Social Media Smokers Have an Easier Time Quitting
Social media has become a huge part in people's lives. Not only does it connect people to one another regardless of distance and time, it also allows the users to present themselves in the way that they desire. On top of that, social media has become an outlet for people to ask for help, speak their minds on important political issues, and created a strong community. Now, according to a new paper, social media might also make quitting easier for smokers.
For this study, the lead investigator, Joe Phua form the University of Georgia, analyzed social networking websites that are health-based. Phua was interested in examining the relationship between membership participation and smoking cessation. He discovered that as more people participated in these types of social networks, the online support groups expanded and became more close-knitted. Members reported feeling a strong connection to the other members and became more willing to give and receive social support when it came to smoking behaviors. Members also stated that they felt a sense of trust within the group.

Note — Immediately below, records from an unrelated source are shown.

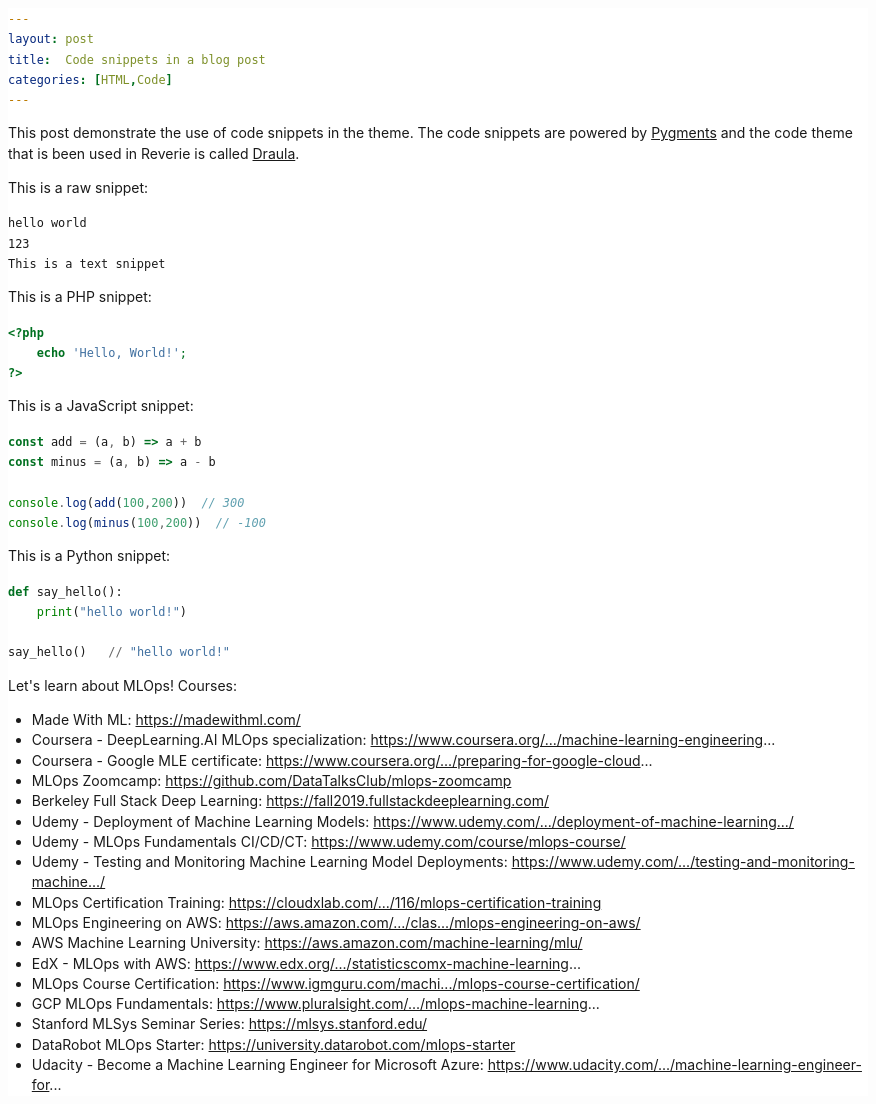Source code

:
 ```yaml
---
layout: post
title:  Code snippets in a blog post
categories: [HTML,Code]
---
```


This post demonstrate the use of code snippets in the theme. The code snippets are powered by [Pygments](http://pygments.org/) and the code theme that is been used in Reverie is called [Draula](https://draculatheme.com/).

This is a raw snippet:

```
hello world
123
This is a text snippet
```

This is a PHP snippet:

```php
<?php
    echo 'Hello, World!';
?>
```

This is a JavaScript snippet:

```js
const add = (a, b) => a + b
const minus = (a, b) => a - b

console.log(add(100,200))  // 300
console.log(minus(100,200))  // -100
```

This is a Python snippet:

```python
def say_hello():
    print("hello world!")

say_hello()   // "hello world!"
```
Let's learn about MLOps!
Courses: 
- Made With ML: https://madewithml.com/
- Coursera - DeepLearning.AI MLOps specialization: https://www.coursera.org/.../machine-learning-engineering...
- Coursera - Google MLE certificate: https://www.coursera.org/.../preparing-for-google-cloud...
- MLOps Zoomcamp: https://github.com/DataTalksClub/mlops-zoomcamp
- Berkeley Full Stack Deep Learning: https://fall2019.fullstackdeeplearning.com/
- Udemy - Deployment of Machine Learning Models: https://www.udemy.com/.../deployment-of-machine-learning.../
- Udemy - MLOps Fundamentals CI/CD/CT: https://www.udemy.com/course/mlops-course/
- Udemy - Testing and Monitoring Machine Learning Model Deployments: https://www.udemy.com/.../testing-and-monitoring-machine.../
- MLOps Certification Training: https://cloudxlab.com/.../116/mlops-certification-training
- MLOps Engineering on AWS: https://aws.amazon.com/.../clas.../mlops-engineering-on-aws/
- AWS Machine Learning University: https://aws.amazon.com/machine-learning/mlu/
- EdX - MLOps with AWS: https://www.edx.org/.../statisticscomx-machine-learning...
- MLOps Course Certification: https://www.igmguru.com/machi.../mlops-course-certification/
- GCP MLOps Fundamentals: https://www.pluralsight.com/.../mlops-machine-learning...
- Stanford MLSys Seminar Series: https://mlsys.stanford.edu/
- DataRobot MLOps Starter: https://university.datarobot.com/mlops-starter
- Udacity - Become a Machine Learning Engineer for Microsoft Azure: https://www.udacity.com/.../machine-learning-engineer-for...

Phua reasoned that this type of relationship centered on trust and community helps smokers quit more effectively. Phua reported that these members were better capable of quitting and had a lower relapse percentage. He believes that these findings could help researchers create new online social support groups that could effectively help people quit smoking and possibly other vices as well.
"This study helps further the notion that social networking sites and other forms of social media can help people to improve their health conditions," said Phua according to Medical Xpress. "These can be used as a standalone way to improve chronic health conditions, or as part of a holistic treatment plan that includes both professional offline help and online social media sites."
The report, "Participating in Health Issue-Specific Social Networking Sties to Quit Smoking: How Does Online Social Interconnectedness Influence Smoking Cessation Self-Efficacy," was published in the Journal of Communication.